### Extracted entries
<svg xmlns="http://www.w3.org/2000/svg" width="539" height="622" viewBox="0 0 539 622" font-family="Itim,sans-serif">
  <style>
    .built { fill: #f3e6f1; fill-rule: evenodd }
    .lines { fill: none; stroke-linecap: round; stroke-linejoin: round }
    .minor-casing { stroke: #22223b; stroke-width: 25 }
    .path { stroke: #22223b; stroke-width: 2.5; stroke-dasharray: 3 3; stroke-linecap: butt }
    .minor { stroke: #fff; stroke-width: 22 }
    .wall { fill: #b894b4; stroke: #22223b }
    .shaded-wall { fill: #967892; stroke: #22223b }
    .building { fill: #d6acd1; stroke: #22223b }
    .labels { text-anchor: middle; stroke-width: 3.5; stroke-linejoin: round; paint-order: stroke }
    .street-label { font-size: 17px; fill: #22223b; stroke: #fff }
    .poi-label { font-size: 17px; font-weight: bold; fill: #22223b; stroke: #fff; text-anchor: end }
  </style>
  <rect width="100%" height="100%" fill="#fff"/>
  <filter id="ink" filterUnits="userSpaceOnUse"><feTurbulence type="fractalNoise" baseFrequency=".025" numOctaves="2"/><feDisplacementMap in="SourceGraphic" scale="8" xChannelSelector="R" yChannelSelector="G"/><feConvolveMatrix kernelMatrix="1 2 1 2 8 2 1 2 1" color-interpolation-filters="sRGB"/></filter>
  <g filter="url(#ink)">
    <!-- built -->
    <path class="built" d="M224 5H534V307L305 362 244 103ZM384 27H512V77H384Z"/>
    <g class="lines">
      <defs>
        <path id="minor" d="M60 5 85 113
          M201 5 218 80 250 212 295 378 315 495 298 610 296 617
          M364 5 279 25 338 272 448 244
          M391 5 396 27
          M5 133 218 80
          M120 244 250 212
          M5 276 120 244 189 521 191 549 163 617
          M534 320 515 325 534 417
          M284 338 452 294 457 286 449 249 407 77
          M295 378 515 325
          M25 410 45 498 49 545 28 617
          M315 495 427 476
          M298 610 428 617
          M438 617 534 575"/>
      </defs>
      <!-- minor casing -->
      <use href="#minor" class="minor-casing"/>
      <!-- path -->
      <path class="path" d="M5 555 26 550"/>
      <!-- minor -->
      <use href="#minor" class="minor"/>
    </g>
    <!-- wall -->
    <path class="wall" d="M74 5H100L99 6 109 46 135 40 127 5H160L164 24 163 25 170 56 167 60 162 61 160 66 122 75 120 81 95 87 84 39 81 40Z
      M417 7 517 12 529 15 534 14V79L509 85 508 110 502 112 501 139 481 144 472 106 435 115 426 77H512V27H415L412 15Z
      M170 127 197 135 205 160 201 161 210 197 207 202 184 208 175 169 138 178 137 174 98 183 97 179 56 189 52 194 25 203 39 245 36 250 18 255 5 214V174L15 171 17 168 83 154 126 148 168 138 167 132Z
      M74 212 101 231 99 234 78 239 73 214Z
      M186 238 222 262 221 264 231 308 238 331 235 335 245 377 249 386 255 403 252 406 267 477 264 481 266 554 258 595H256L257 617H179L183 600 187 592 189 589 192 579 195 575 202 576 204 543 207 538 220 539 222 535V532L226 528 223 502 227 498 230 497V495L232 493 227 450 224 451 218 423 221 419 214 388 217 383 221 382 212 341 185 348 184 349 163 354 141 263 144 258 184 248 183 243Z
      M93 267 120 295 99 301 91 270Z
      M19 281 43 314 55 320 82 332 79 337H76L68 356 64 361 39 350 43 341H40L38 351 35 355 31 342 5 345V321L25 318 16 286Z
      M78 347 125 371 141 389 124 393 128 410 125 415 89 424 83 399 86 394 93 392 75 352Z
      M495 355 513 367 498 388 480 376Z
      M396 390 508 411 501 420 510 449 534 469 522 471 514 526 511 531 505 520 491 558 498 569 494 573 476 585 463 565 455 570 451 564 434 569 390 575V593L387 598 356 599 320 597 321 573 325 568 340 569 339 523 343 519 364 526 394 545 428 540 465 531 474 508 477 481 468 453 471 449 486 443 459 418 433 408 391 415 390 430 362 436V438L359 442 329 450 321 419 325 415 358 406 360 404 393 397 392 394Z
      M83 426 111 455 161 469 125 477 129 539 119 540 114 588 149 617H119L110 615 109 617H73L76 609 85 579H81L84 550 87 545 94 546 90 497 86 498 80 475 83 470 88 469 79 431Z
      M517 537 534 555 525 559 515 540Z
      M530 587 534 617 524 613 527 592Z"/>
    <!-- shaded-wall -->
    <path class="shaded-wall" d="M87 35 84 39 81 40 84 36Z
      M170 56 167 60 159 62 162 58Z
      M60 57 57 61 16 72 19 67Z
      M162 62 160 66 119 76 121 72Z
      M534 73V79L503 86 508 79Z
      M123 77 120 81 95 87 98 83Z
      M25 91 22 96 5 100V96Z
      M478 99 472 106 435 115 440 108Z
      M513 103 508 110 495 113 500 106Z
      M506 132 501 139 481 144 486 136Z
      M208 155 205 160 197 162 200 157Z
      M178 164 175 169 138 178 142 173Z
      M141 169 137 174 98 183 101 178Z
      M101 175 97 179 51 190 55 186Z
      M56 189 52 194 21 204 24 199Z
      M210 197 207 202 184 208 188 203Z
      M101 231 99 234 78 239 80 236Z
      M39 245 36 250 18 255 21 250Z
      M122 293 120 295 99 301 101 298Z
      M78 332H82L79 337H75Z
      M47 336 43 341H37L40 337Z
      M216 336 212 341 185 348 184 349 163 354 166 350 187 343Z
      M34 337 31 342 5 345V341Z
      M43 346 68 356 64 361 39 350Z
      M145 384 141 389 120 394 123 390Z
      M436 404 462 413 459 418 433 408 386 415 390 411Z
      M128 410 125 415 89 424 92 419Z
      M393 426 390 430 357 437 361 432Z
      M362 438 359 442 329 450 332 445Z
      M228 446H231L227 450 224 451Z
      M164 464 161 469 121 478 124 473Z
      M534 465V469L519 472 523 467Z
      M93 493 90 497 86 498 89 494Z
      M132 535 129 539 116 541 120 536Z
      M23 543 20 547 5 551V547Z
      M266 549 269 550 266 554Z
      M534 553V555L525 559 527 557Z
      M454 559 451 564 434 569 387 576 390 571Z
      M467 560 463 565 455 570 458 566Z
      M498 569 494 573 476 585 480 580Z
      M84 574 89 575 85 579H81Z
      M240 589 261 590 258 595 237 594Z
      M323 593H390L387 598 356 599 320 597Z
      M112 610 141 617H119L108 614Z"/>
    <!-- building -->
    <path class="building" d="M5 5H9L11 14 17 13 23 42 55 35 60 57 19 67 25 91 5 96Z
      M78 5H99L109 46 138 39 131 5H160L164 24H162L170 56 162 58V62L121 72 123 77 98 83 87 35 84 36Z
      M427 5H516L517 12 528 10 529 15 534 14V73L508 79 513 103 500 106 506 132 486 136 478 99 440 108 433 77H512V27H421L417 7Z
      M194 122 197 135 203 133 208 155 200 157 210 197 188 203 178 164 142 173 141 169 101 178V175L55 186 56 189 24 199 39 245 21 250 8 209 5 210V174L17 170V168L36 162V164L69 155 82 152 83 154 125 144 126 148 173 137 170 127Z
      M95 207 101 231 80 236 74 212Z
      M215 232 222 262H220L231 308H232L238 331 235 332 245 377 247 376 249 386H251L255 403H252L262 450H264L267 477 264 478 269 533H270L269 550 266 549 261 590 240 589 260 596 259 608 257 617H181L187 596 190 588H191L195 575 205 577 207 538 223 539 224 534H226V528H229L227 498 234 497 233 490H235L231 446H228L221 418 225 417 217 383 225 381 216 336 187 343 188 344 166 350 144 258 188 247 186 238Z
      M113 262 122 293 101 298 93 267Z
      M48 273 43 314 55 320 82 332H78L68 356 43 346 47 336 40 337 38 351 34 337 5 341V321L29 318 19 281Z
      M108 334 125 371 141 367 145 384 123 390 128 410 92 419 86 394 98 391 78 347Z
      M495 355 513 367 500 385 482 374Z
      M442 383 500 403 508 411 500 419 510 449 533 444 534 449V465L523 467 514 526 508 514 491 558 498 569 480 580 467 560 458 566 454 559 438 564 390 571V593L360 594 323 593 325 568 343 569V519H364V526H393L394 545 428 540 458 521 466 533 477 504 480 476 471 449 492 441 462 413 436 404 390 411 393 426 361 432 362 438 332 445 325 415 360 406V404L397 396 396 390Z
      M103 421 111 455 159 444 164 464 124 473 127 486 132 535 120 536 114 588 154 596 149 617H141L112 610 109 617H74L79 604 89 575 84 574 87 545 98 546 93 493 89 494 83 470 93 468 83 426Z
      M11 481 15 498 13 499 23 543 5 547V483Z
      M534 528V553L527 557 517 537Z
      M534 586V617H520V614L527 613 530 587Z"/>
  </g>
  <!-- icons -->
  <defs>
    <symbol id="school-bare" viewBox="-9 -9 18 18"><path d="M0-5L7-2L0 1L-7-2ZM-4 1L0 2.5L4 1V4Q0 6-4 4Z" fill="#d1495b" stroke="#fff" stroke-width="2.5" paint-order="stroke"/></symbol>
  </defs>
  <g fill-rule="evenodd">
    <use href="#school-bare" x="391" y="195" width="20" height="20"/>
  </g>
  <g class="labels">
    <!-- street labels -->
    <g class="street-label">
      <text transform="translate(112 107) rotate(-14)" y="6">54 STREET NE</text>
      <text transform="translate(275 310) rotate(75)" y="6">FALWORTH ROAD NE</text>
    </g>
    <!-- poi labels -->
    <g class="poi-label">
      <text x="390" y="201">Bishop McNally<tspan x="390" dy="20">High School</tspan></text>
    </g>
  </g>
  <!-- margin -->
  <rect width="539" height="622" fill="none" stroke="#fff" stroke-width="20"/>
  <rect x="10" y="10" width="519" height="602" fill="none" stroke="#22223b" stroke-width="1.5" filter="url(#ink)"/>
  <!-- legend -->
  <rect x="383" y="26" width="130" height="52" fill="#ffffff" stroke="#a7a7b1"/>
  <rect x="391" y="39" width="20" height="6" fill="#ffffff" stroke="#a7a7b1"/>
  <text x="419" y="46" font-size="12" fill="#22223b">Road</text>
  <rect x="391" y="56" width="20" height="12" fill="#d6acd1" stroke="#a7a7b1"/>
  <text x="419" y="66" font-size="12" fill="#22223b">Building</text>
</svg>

### Exercise
The required output is the number of lines in the records that contain the word "round", with nothing added.

### Answer box
2